- [WHAT IS NEEDED]: Rewrite the items from the line that has "Is the value of %" through the end of the items, replacing "chart" with "graph" and leaving everything else unchanged. Leave the pictures out.

- [EXERCISE DATA]:
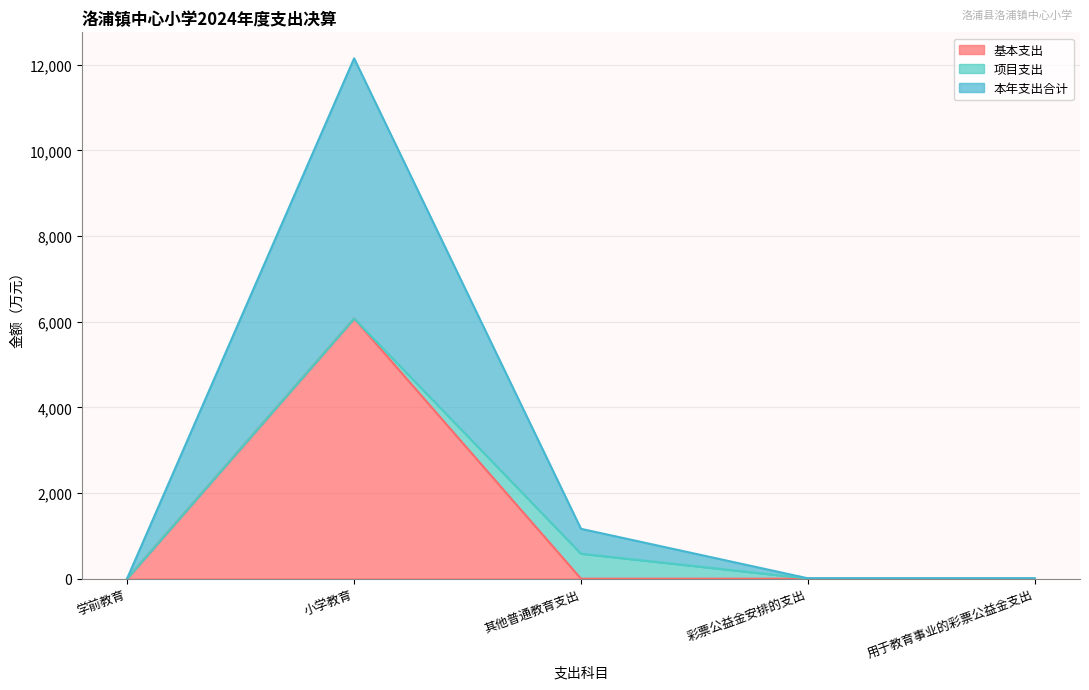

Rank the categories by 本年支出合计 value from highest to lowest.

小学教育, 其他普通教育支出, 学前教育, 彩票公益金安排的支出, 用于教育事业的彩票公益金支出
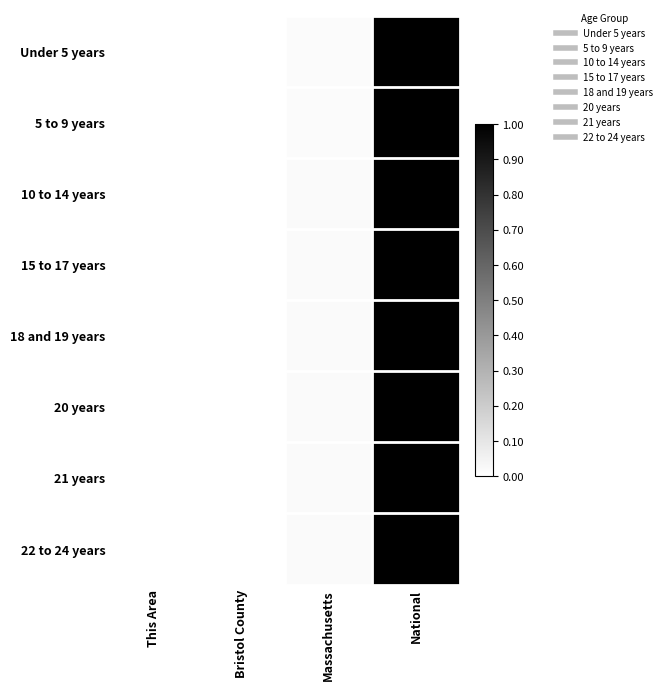

Which category has the lowest value across all series?

This Area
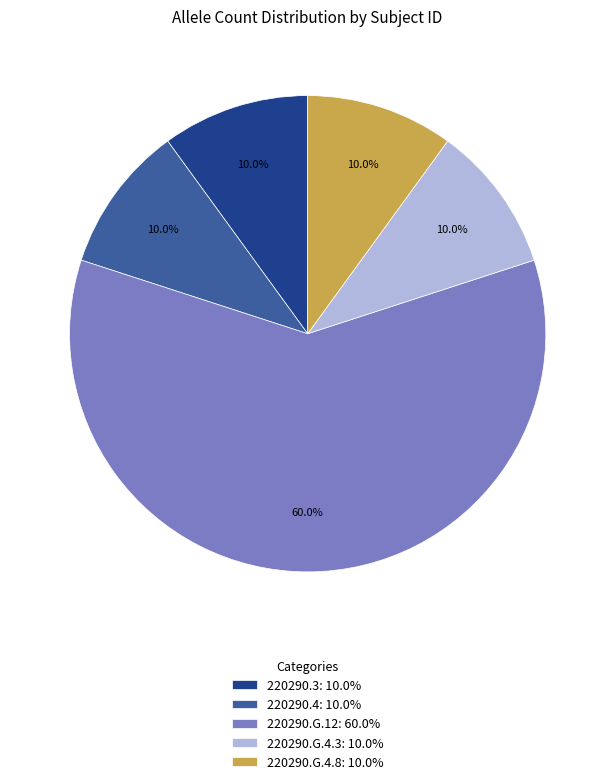

What percentage is the 220290.4 slice, to the nearest percent?

10%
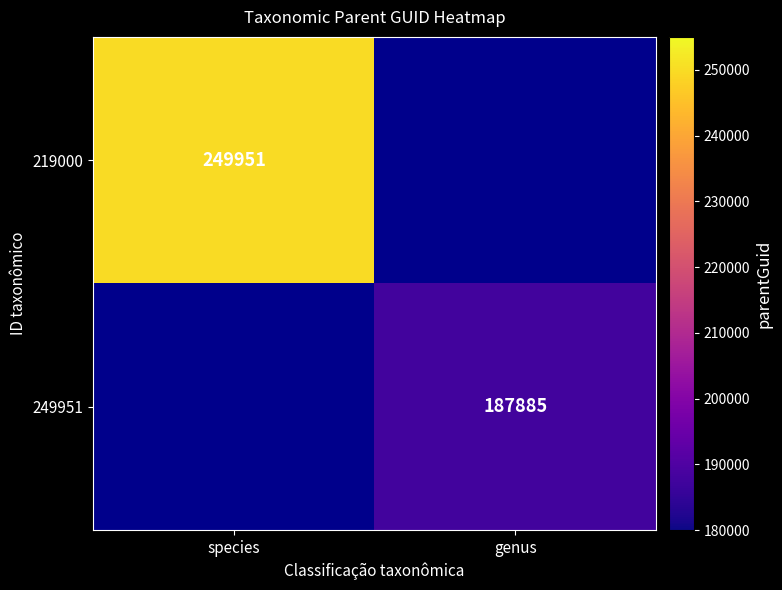

Count the number of data series in this chart.

2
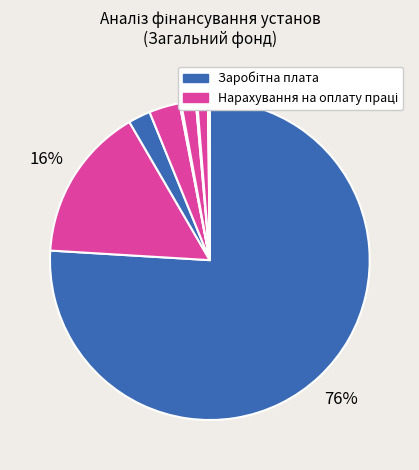

How many segments does this pie chart have?

10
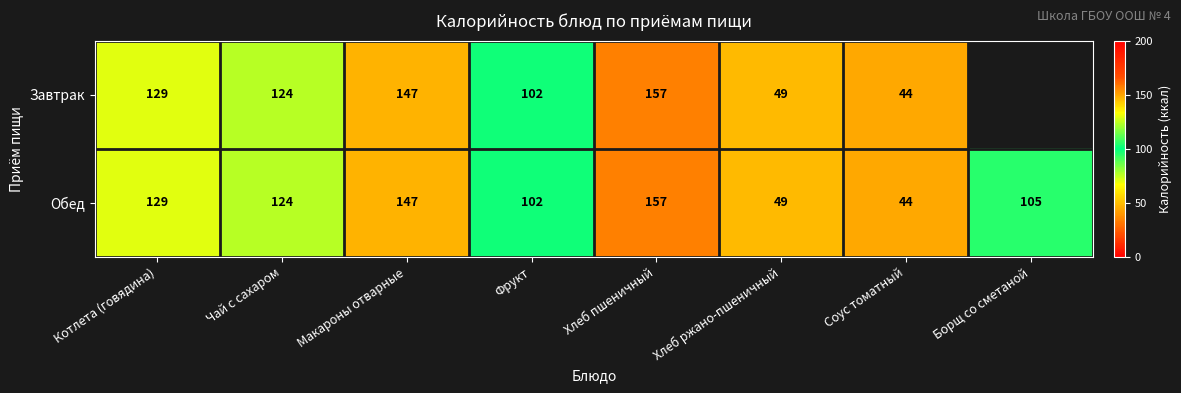

What is the difference between the Завтрак values at Хлеб ржано-пшеничный and Фрукт?

53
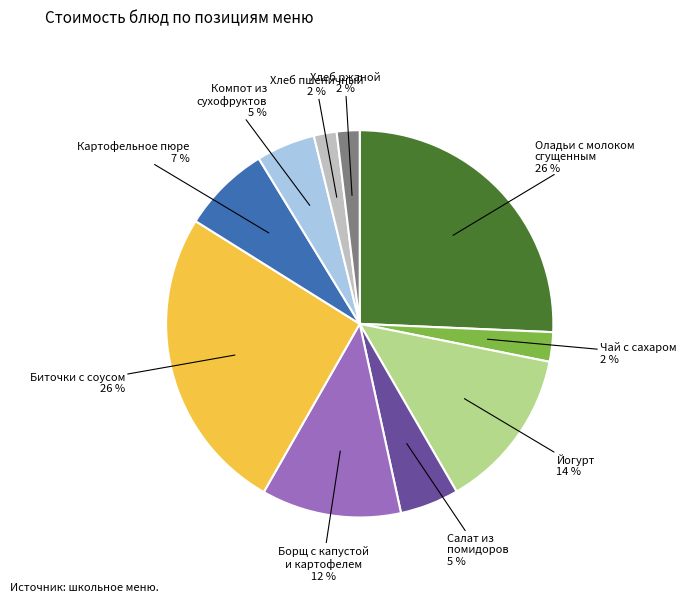

Is there a majority slice in this chart?

No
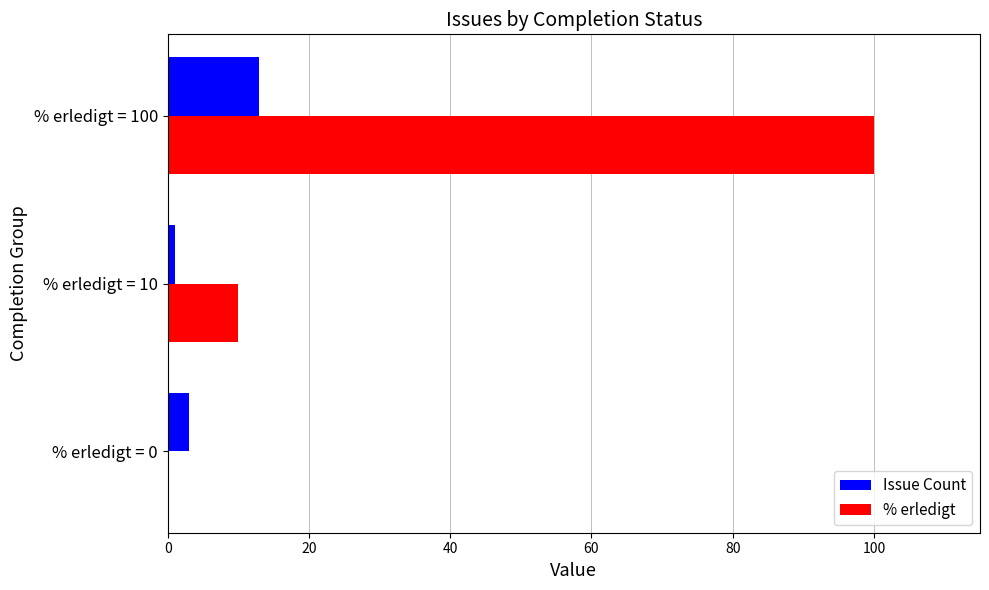

Is the value of % erledigt at % erledigt = 10 greater than the value of Issue Count at % erledigt = 100?

No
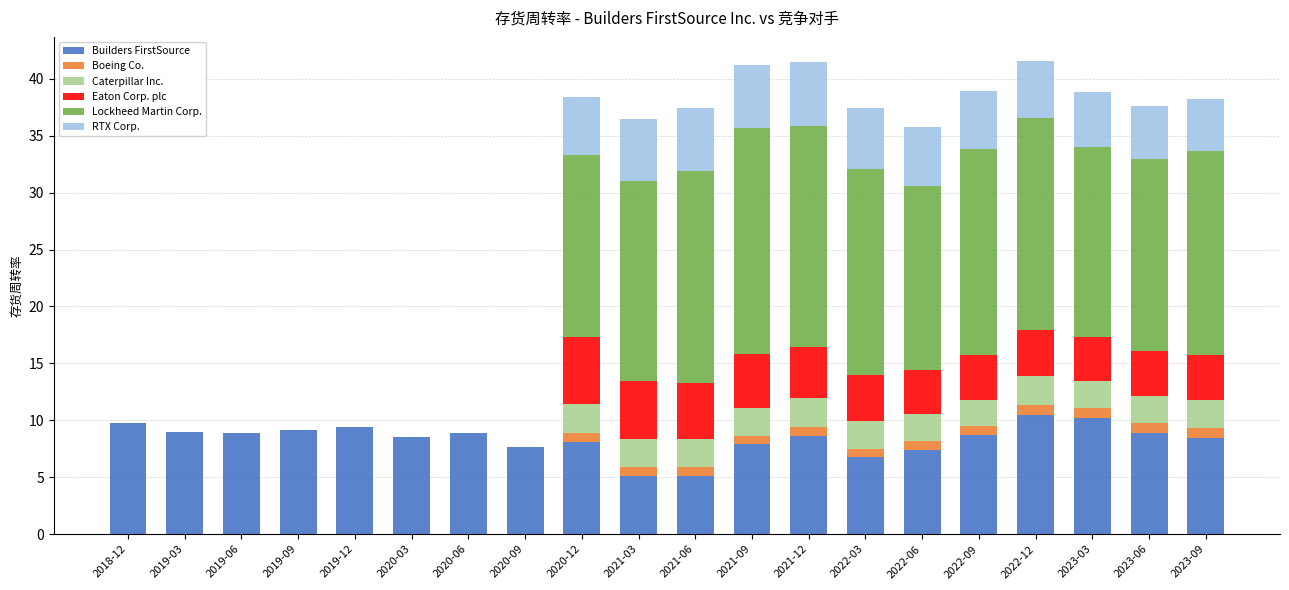

What is the sum of the Builders FirstSource values at 2019-03 and 2023-06?

17.8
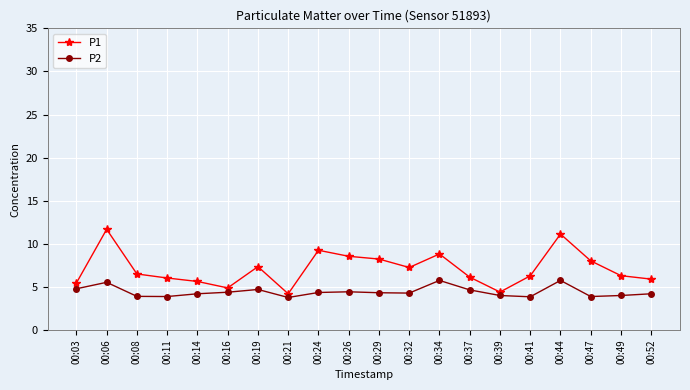

What is the value of the P1 point at the 16th from the left?

6.3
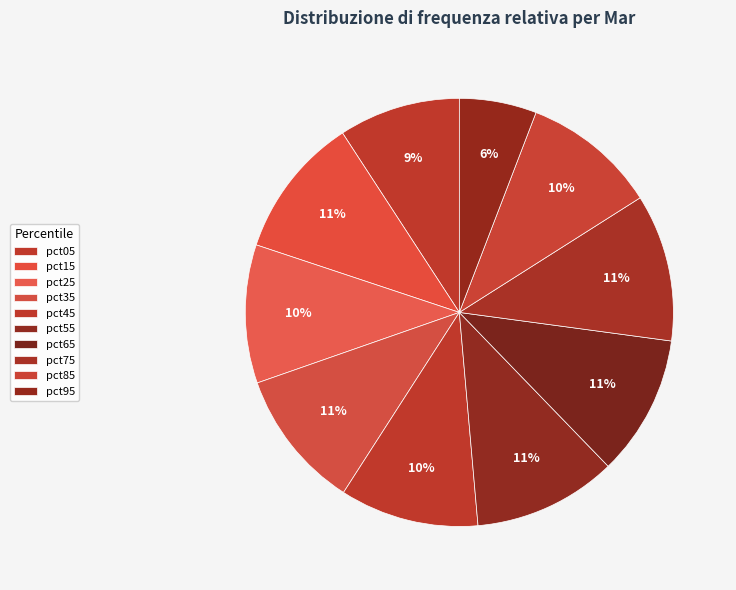

Does pct15 account for over 50% of the chart?

No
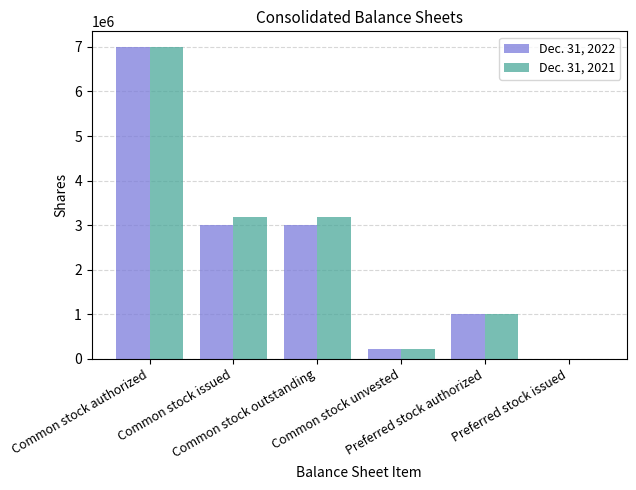

What is the sum of all Dec. 31, 2022 values?

14240373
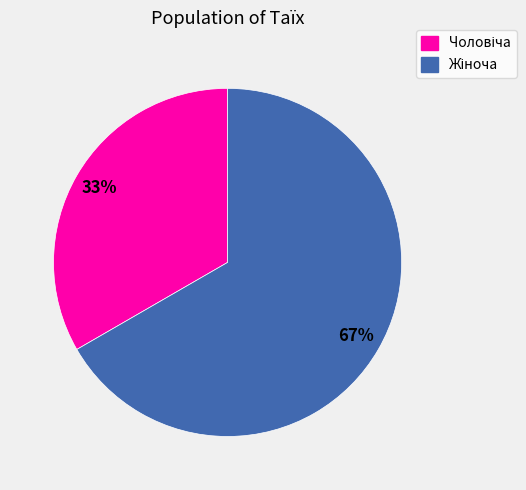

To the nearest percent, what is the average slice percentage?

50%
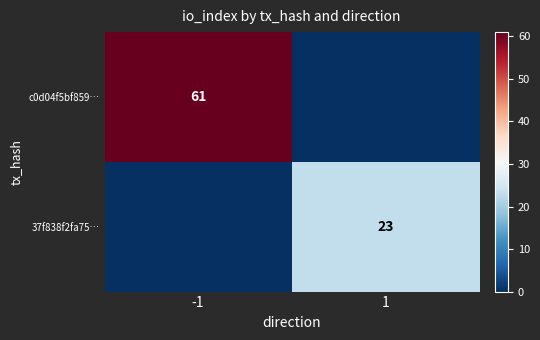

True or false: 37f838f2fa75… has a value of 23 at 1.

True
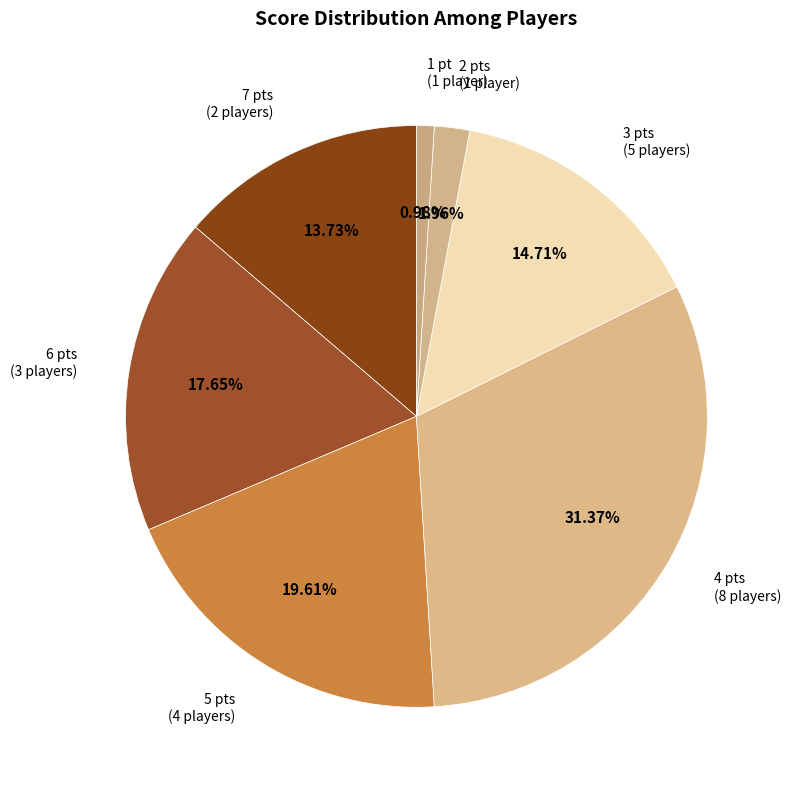

How many slices are in this pie chart?

7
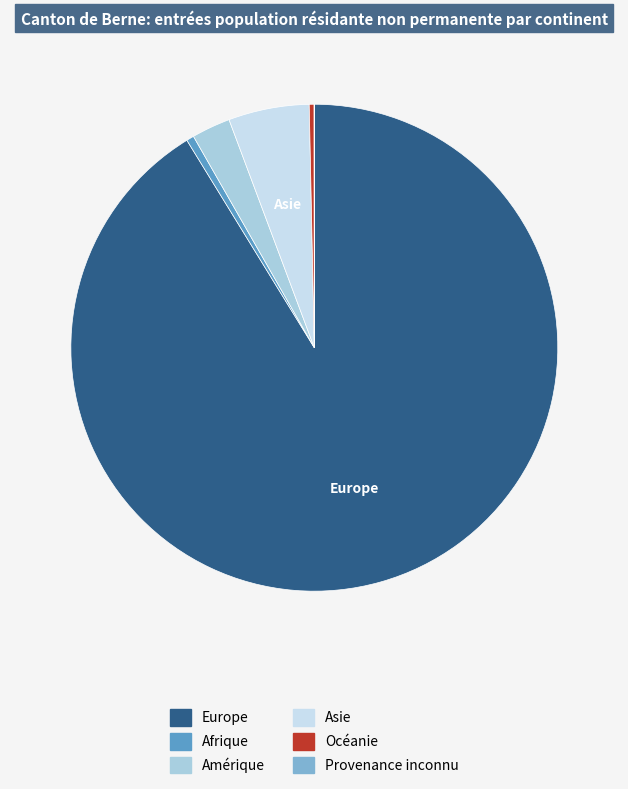

Approximately how many times larger is the value at Amérique compared to Afrique?

5.1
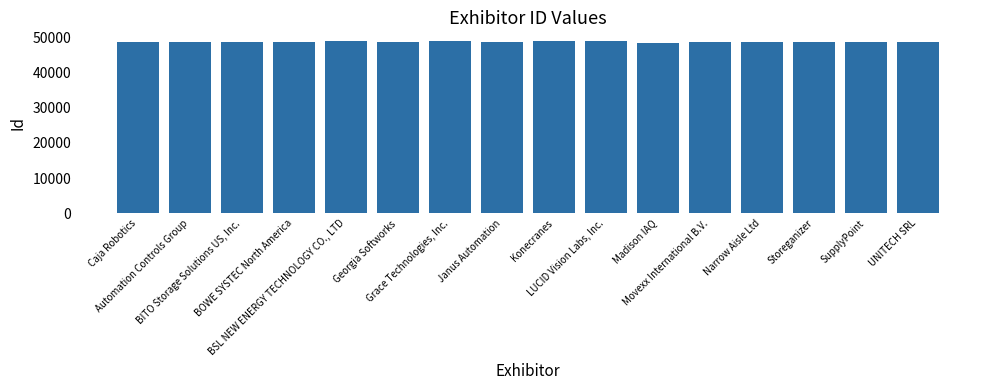

List the labels in order of value, smallest first.

Madison IAQ, Georgia Softworks, Automation Controls Group, SupplyPoint, BITO Storage Solutions US, Inc., UNITECH SRL, Caja Robotics, Janus Automation, Movexx International B.V., BOWE SYSTEC North America, Storeganizer, Narrow Aisle Ltd, Konecranes, LUCID Vision Labs, Inc., Grace Technologies, Inc., BSL NEW ENERGY TECHNOLOGY CO., LTD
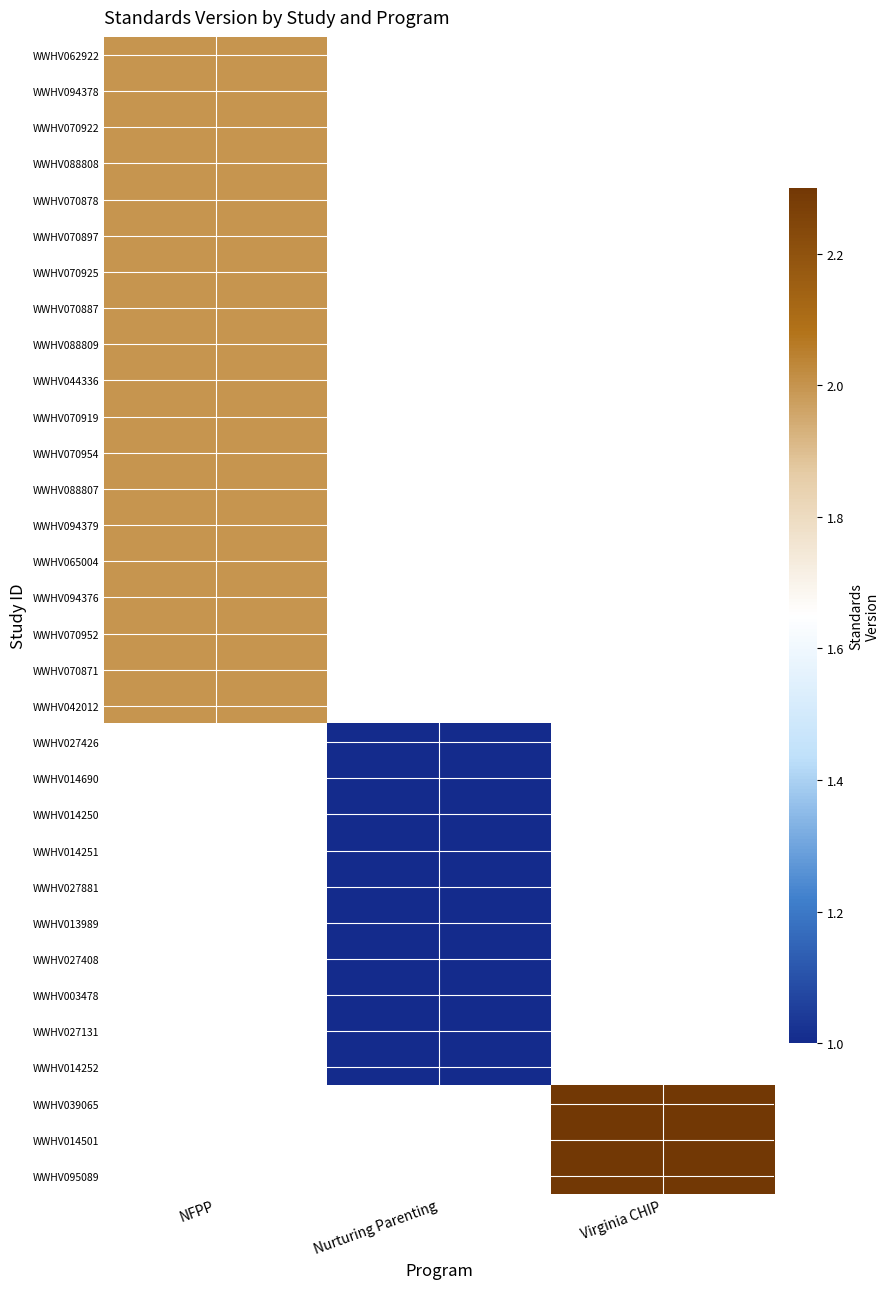

Is the value of WWHV070887 at NFPP greater than the value of WWHV094376 at Virginia CHIP?

No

- [PROBLEM SOLUTION]:
Is the value of % erledigt at % erledigt = 10 greater than the value of Issue Count at % erledigt = 100?

No

What is the sum of the Builders FirstSource values at 2019-03 and 2023-06?

17.8

What is the value of the P1 point at the 16th from the left?

6.3

Does pct15 account for over 50% of the graph?

No

What is the sum of all Dec. 31, 2022 values?

14240373

To the nearest percent, what is the average slice percentage?

50%

True or false: 37f838f2fa75… has a value of 23 at 1.

True

How many slices are in this pie graph?

7

Approximately how many times larger is the value at Amérique compared to Afrique?

5.1

List the labels in order of value, smallest first.

Madison IAQ, Georgia Softworks, Automation Controls Group, SupplyPoint, BITO Storage Solutions US, Inc., UNITECH SRL, Caja Robotics, Janus Automation, Movexx International B.V., BOWE SYSTEC North America, Storeganizer, Narrow Aisle Ltd, Konecranes, LUCID Vision Labs, Inc., Grace Technologies, Inc., BSL NEW ENERGY TECHNOLOGY CO., LTD

Is the value of WWHV070887 at NFPP greater than the value of WWHV094376 at Virginia CHIP?

No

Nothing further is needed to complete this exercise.